» TEXTE DE LA PAGE
-.-.-

Nous vivons dans une société capitaliste, où chaque chose a une valeur, chaque objet un coût, chaque acte est lié à un rapport entre gain et perte ; souhaitons nous que l’euthanasie et le suicide assisté se fondent sur ces principes ?

Si tel est le cas, comment pourrez vous empêcher que ce soit les vies les moins utiles pour la société qui ne seront pas celles qui seront les plus motivées à choisir d’en finir. En finir car considérées comme portion congrue de la société, en finir car exclues, sans droit puisqu’une société qui n’est plus forcée de progresser sur les droits des individus les délaisse, en finir car mises au ban du contrat social.

Si l’on prend pour exemple les personnes en situation de handicap, qui n’ont déjà pas accès à leurs droits, qui doivent se battre ne serait-ce que pour être logées de façon adaptée (ce qui est impossible), avoir un peu de ressources pour se nourrir correctement (ce qui est excessivement compliqué), à être présents dans l’espace public (alors que rien n’est fait pour), et que nous sommes déjà considérées comme peu de chose.

-.-.-

Citez en entier le texte sur l'euthanasie et le suicide assisté, sans en modifier un seul mot.

» INFORMATIONS
-.-.-

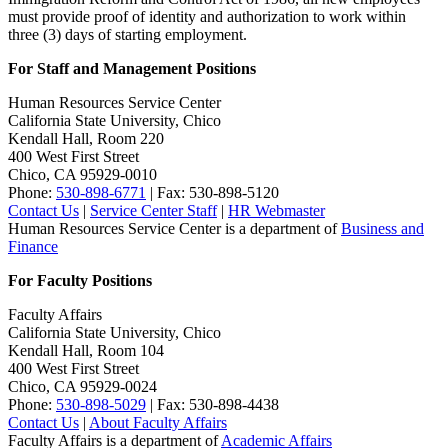
must provide proof of identity and authorization to work within
three (3) days of starting employment.
For Staff and Management Positions
Human Resources Service Center
California State University, Chico
Kendall Hall, Room 220
400 West First Street
Chico, CA 95929-0010
Phone:
530-898-6771
| Fax: 530-898-5120
Contact Us
|
Service Center Staff
|
HR Webmaster
Human Resources Service Center is a department of
Business and
Finance
For Faculty Positions
Faculty Affairs
California State University, Chico
Kendall Hall, Room 104
400 West First Street
Chico, CA 95929-0024
Phone:
530-898-5029
| Fax: 530-898-4438
Contact Us
|
About Faculty Affairs
Faculty Affairs is a department of
Academic Affairs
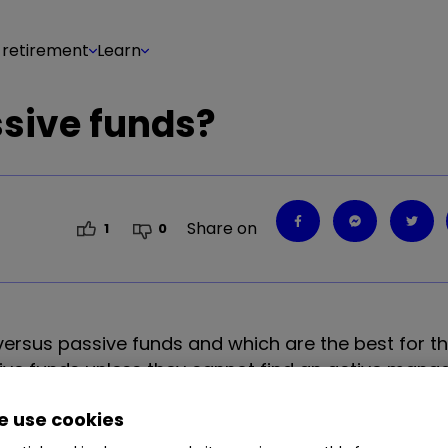
 retirement
Learn
ssive funds?
Share on
1
0
versus passive funds and which are the best for th
active funds unless they cannot find an active mana
 use cookies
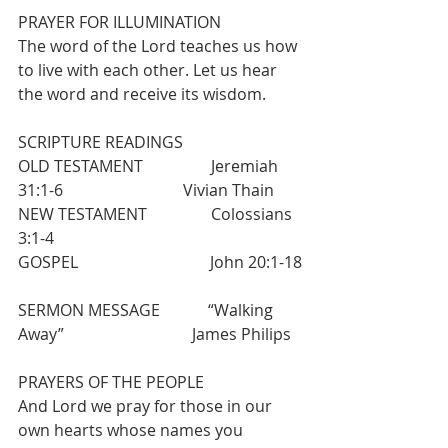
PRAYER FOR ILLUMINATION
The word of the Lord teaches us how 
to live with each other. Let us hear 
the word and receive its wisdom.
SCRIPTURE READINGS
OLD TESTAMENT                 Jeremiah 
31:1-6                              Vivian Thain
NEW TESTAMENT                Colossians 
3:1-4
GOSPEL                                 John 20:1-18
SERMON MESSAGE            “Walking 
Away”                                James Philips
PRAYERS OF THE PEOPLE
And Lord we pray for those in our 
own hearts whose names you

-.-.-

» TÂCHE ACCOMPLIE
Nous vivons dans une société capitaliste, où chaque chose a une valeur, chaque objet un coût, chaque acte est lié à un rapport entre gain et perte ; souhaitons nous que l’euthanasie et le suicide assisté se fondent sur ces principes ?

Si tel est le cas, comment pourrez vous empêcher que ce soit les vies les moins utiles pour la société qui ne seront pas celles qui seront les plus motivées à choisir d’en finir. En finir car considérées comme portion congrue de la société, en finir car exclues, sans droit puisqu’une société qui n’est plus forcée de progresser sur les droits des individus les délaisse, en finir car mises au ban du contrat social.

Si l’on prend pour exemple les personnes en situation de handicap, qui n’ont déjà pas accès à leurs droits, qui doivent se battre ne serait-ce que pour être logées de façon adaptée (ce qui est impossible), avoir un peu de ressources pour se nourrir correctement (ce qui est excessivement compliqué), à être présents dans l’espace public (alors que rien n’est fait pour), et que nous sommes déjà considérées comme peu de chose.